Yep, pretty good machine for the money.


----------



## Brian10 (Sep 6, 2007)

I never thought about using it to clean my reels. Good idea. I have the Hornady which I am happy with.


----------



## Dipsay (Apr 28, 2006)

I've got the one from Harbor Freight as well. I believe its the 2 1/2Qt size. runs about $70 or so. Heats the water really good. I'd be careful of some parts though in the cleaners. Can cause the brass Brake hubs to come unglued from the side plates...Dip


----------



## DGAustin (Jun 5, 2005)

I have a Branson 200 and like it.


----------



## jtbailey (Apr 29, 2012)

Dipsay said:


> I've got the one from Harbor Freight as well. I believe its the 2 1/2Qt size. runs about $70 or so. Heats the water really good. I'd be careful of some parts though in the cleaners. Can cause the brass Brake hubs to come unglued from the side plates...Dip


Is it the cleaner addatives that causes this or just the general use of the machine to clean the reels??


----------



## Drundel (Feb 6, 2006)

jtbailey said:


> Is it the cleaner addatives that causes this or just the general use of the machine to clean the reels??
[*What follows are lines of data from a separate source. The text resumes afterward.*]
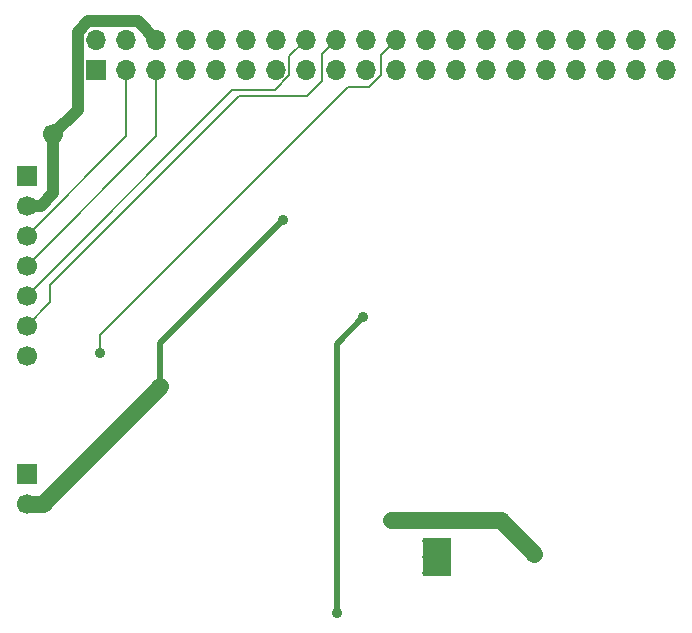
<source format=gbl>
G04 #@! TF.GenerationSoftware,KiCad,Pcbnew,9.0.4*
G04 #@! TF.CreationDate,2025-09-01T18:14:39-04:00*
G04 #@! TF.ProjectId,power_supply_hat,706f7765-725f-4737-9570-706c795f6861,rev?*
G04 #@! TF.SameCoordinates,Original*
G04 #@! TF.FileFunction,Copper,L2,Bot*
G04 #@! TF.FilePolarity,Positive*
%FSLAX46Y46*%
G04 Gerber Fmt 4.6, Leading zero omitted, Abs format (unit mm)*
G04 Created by KiCad (PCBNEW 9.0.4) date 2025-09-01 18:14:39*
%MOMM*%
%LPD*%
G01*
G04 APERTURE LIST*
G04 #@! TA.AperFunction,ComponentPad*
%ADD10R,1.700000X1.700000*%
G04 #@! TD*
G04 #@! TA.AperFunction,ComponentPad*
%ADD11C,1.700000*%
G04 #@! TD*
G04 #@! TA.AperFunction,HeatsinkPad*
%ADD12C,0.500000*%
G04 #@! TD*
G04 #@! TA.AperFunction,HeatsinkPad*
%ADD13R,2.400000X3.200000*%
G04 #@! TD*
G04 #@! TA.AperFunction,ComponentPad*
%ADD14O,1.700000X1.700000*%
G04 #@! TD*
G04 #@! TA.AperFunction,ViaPad*
%ADD15C,0.900000*%
G04 #@! TD*
G04 #@! TA.AperFunction,ViaPad*
%ADD16C,1.700000*%
G04 #@! TD*
G04 #@! TA.AperFunction,ViaPad*
%ADD17C,1.000000*%
G04 #@! TD*
G04 #@! TA.AperFunction,Conductor*
%ADD18C,0.200000*%
G04 #@! TD*
G04 #@! TA.AperFunction,Conductor*
%ADD19C,1.000000*%
G04 #@! TD*
G04 #@! TA.AperFunction,Conductor*
%ADD20C,1.400000*%
G04 #@! TD*
G04 #@! TA.AperFunction,Conductor*
%ADD21C,0.500000*%
G04 #@! TD*
G04 APERTURE END LIST*
D10*
X102500000Y-83000000D03*
D11*
X102500000Y-85540000D03*
D10*
X102500000Y-57760000D03*
D11*
X102500000Y-60300000D03*
X102500000Y-62840000D03*
X102500000Y-65380000D03*
X102500000Y-67920000D03*
X102500000Y-70460000D03*
X102500000Y-73000000D03*
D12*
X136275000Y-88700000D03*
X136275000Y-90050000D03*
X136275000Y-91400000D03*
D13*
X137225000Y-90050000D03*
D12*
X138175000Y-88700000D03*
X138175000Y-90050000D03*
X138175000Y-91400000D03*
D10*
X108370000Y-48770000D03*
D14*
X108370000Y-46230000D03*
X110910000Y-48770000D03*
X110910000Y-46230000D03*
X113450000Y-48770000D03*
X113450000Y-46230000D03*
X115990000Y-48770000D03*
X115990000Y-46230000D03*
X118530000Y-48770000D03*
X118530000Y-46230000D03*
X121070000Y-48770000D03*
X121070000Y-46230000D03*
X123610000Y-48770000D03*
X123610000Y-46230000D03*
X126150000Y-48770000D03*
X126150000Y-46230000D03*
X128690000Y-48770000D03*
X128690000Y-46230000D03*
X131230000Y-48770000D03*
X131230000Y-46230000D03*
X133770000Y-48770000D03*
X133770000Y-46230000D03*
X136310000Y-48770000D03*
X136310000Y-46230000D03*
X138850000Y-48770000D03*
X138850000Y-46230000D03*
X141390000Y-48770000D03*
X141390000Y-46230000D03*
X143930000Y-48770000D03*
X143930000Y-46230000D03*
X146470000Y-48770000D03*
X146470000Y-46230000D03*
X149010000Y-48770000D03*
X149010000Y-46230000D03*
X151550000Y-48770000D03*
X151550000Y-46230000D03*
X154090000Y-48770000D03*
X154090000Y-46230000D03*
X156630000Y-48770000D03*
X156630000Y-46230000D03*
D15*
X113800000Y-75600000D03*
D16*
X104750000Y-54250000D03*
D15*
X124200000Y-61550000D03*
X108750000Y-72750000D03*
X145500000Y-89750000D03*
D17*
X133340000Y-86910000D03*
D15*
X128750000Y-94750000D03*
X131000000Y-69750000D03*
D18*
X102500000Y-70460000D02*
X104500000Y-68460000D01*
X104500000Y-68460000D02*
X104500000Y-67000000D01*
X127500000Y-47420000D02*
X128690000Y-46230000D01*
X104500000Y-67000000D02*
X120500000Y-51000000D01*
X120500000Y-51000000D02*
X126250000Y-51000000D01*
X126250000Y-51000000D02*
X127500000Y-49750000D01*
X127500000Y-49750000D02*
X127500000Y-47420000D01*
X108750000Y-72750000D02*
X108750000Y-71250000D01*
X108750000Y-71250000D02*
X129750000Y-50250000D01*
X129750000Y-50250000D02*
X131500000Y-50250000D01*
X131500000Y-50250000D02*
X132500000Y-49250000D01*
X132500000Y-49250000D02*
X132500000Y-47500000D01*
X132500000Y-47500000D02*
X133770000Y-46230000D01*
D19*
X106819000Y-45587554D02*
X107727554Y-44679000D01*
D20*
X103860000Y-85540000D02*
X113800000Y-75600000D01*
D21*
X124200000Y-61550000D02*
X113800000Y-71950000D01*
D19*
X104750000Y-54250000D02*
X104750000Y-59252081D01*
X104750000Y-54250000D02*
X106819000Y-52181000D01*
X103702081Y-60300000D02*
X102500000Y-60300000D01*
X104750000Y-59252081D02*
X103702081Y-60300000D01*
D20*
X102500000Y-85540000D02*
X103860000Y-85540000D01*
D19*
X107727554Y-44679000D02*
X111899000Y-44679000D01*
X111899000Y-44679000D02*
X113450000Y-46230000D01*
D21*
X113800000Y-71950000D02*
X113800000Y-75600000D01*
D19*
X106819000Y-52181000D02*
X106819000Y-45587554D01*
D18*
X102500000Y-62840000D02*
X110910000Y-54430000D01*
X110910000Y-54430000D02*
X110910000Y-48770000D01*
X113450000Y-54430000D02*
X113450000Y-48770000D01*
X102500000Y-65380000D02*
X113450000Y-54430000D01*
X123507760Y-50500000D02*
X124761000Y-49246760D01*
X102500000Y-67920000D02*
X119920000Y-50500000D01*
X124761000Y-47619000D02*
X126150000Y-46230000D01*
X119920000Y-50500000D02*
X123507760Y-50500000D01*
X124761000Y-49246760D02*
X124761000Y-47619000D01*
D20*
X142660000Y-86910000D02*
X133340000Y-86910000D01*
X145500000Y-89750000D02*
X142660000Y-86910000D01*
D21*
X128750000Y-72000000D02*
X131000000Y-69750000D01*
X128750000Y-94750000D02*
X128750000Y-72000000D01*
M02*

</source>
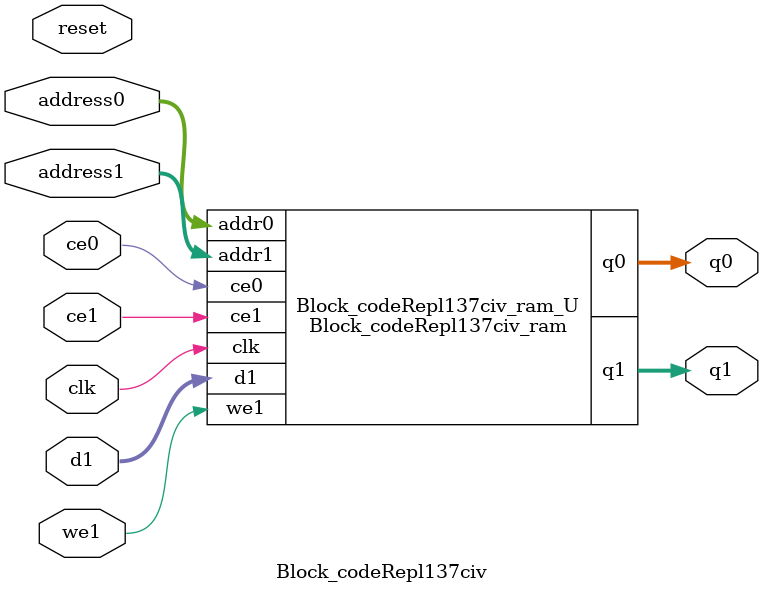
<source format=v>
`timescale 1 ns / 1 ps
module Block_codeRepl137civ_ram (addr0, ce0, q0, addr1, ce1, d1, we1, q1,  clk);

parameter DWIDTH = 5;
parameter AWIDTH = 8;
parameter MEM_SIZE = 192;

input[AWIDTH-1:0] addr0;
input ce0;
output reg[DWIDTH-1:0] q0;
input[AWIDTH-1:0] addr1;
input ce1;
input[DWIDTH-1:0] d1;
input we1;
output reg[DWIDTH-1:0] q1;
input clk;

(* ram_style = "distributed" *)reg [DWIDTH-1:0] ram[0:MEM_SIZE-1];




always @(posedge clk)  
begin 
    if (ce0) begin
        q0 <= ram[addr0];
    end
end


always @(posedge clk)  
begin 
    if (ce1) begin
        if (we1) 
            ram[addr1] <= d1; 
        q1 <= ram[addr1];
    end
end


endmodule

`timescale 1 ns / 1 ps
module Block_codeRepl137civ(
    reset,
    clk,
    address0,
    ce0,
    q0,
    address1,
    ce1,
    we1,
    d1,
    q1);

parameter DataWidth = 32'd5;
parameter AddressRange = 32'd192;
parameter AddressWidth = 32'd8;
input reset;
input clk;
input[AddressWidth - 1:0] address0;
input ce0;
output[DataWidth - 1:0] q0;
input[AddressWidth - 1:0] address1;
input ce1;
input we1;
input[DataWidth - 1:0] d1;
output[DataWidth - 1:0] q1;



Block_codeRepl137civ_ram Block_codeRepl137civ_ram_U(
    .clk( clk ),
    .addr0( address0 ),
    .ce0( ce0 ),
    .q0( q0 ),
    .addr1( address1 ),
    .ce1( ce1 ),
    .we1( we1 ),
    .d1( d1 ),
    .q1( q1 ));

endmodule


</source>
Probably a little of both.


----------



## Dipsay (Apr 28, 2006)

Drundel said:


> Probably a little of both.


exactly...


----------



## george.maness86 (May 29, 2012)

Dipsay said:


> exactly...


Yup they really do help if used right.


----------



## george.maness86 (May 29, 2012)

I have looked up some of the cheaper ones and it would drive me crazy with the longest cycle only being 8 minutes and having to stop polishing and working on part of the reel to go reset it. IMO the extra money for longer cycles is worth it plus mine does a great job on everything going in it. My hornady magnum sonic cleaner actually just went out about a week ago, the touch pad stopped working, so I found another on eBay. I called hornady and they are sending me a shipping label to either fix or replace it no questions asked. Can't beat good customer service on top of a top notch product.


----------



## TWHJ28 (Jun 27, 2007)

Thinking about picking one up. Will it clean bearings well,or shake them loose? how bout putting the reel housing itself or will it remove paint or stickers? will it remove the gunky grease buildup along with dirt particles? Basically what is not suppose to go in these cleaners and what solution would you suggest?


----------



## jtbailey (Apr 29, 2012)

I'm with ^^^ I was all set to get one but then i hear about how it could cause the break hub to come off, and have to be real carefull about how you use it or it could tear stuff up... Cuz trust me if it's possible, it will happen to me, been that way all my life... So guess I'll just stick with Alcohol and Q-tips


----------



## rjc1982 (Sep 27, 2005)

I use this one and have been very happy with the results. But like George said the short cycles on the timer can be annoying. Do a search on this forum and you will find many good tips on using US cleaners (thanks Dip!).









http://www.harborfreight.com/25-liter-ultrasonic-cleaner-95563.html


----------



## george.maness86 (May 29, 2012)

Dont worry about the brake hub coming off. Usually that brake ring is not that dirty and a tooth brush with a little dawn or just a dry rag should do the trick. Should it come out put a dab of super glue (be careful to not get any on the inside of the brake ring) and seat it back in. I use simple green or CLR depending on the situation. If you are cleaning a spinning reel do not put the main gear in CLR, it will eat it up. When I do bearings I put acetone in a mason jar and put it in either one with the screws, small metal pieces, and bearings. There was a thread about on the ceramic hybrids to just spin them in the acetone instead of in the US cleaner and that works very well. Stainless bearings go in the US cleaner. The US cleaner pictured will max out time at 8 minutes and temp at 140 (which is plenty). I just cant stand the 8 minutes as I time it to where I can have everything ready at the right time so I run mine at 30 minutes.


----------



## jtbailey (Apr 29, 2012)

Thanks george for all your help/knowledge


----------



## OhRichie (Aug 21, 2012)

They will remove paint if the simple green is too strong. Had to repaint an older DamQuick that had crackle black finish. The reel had been oiled heavily
and the oil migrated under the paint in some areas.


----------



## george.maness86 (May 29, 2012)

OhRichie said:


> They will remove paint if the simple green is too strong. Had to repaint an older DamQuick that had crackle black finish. The reel had been oiled heavily
> and the oil migrated under the paint in some areas.


If the paint is not stuck then it will come off and in this instance it needed to anyways. Especially if fishing salt water as that would trap saltwater and cause worse problems then having to repaint later.


----------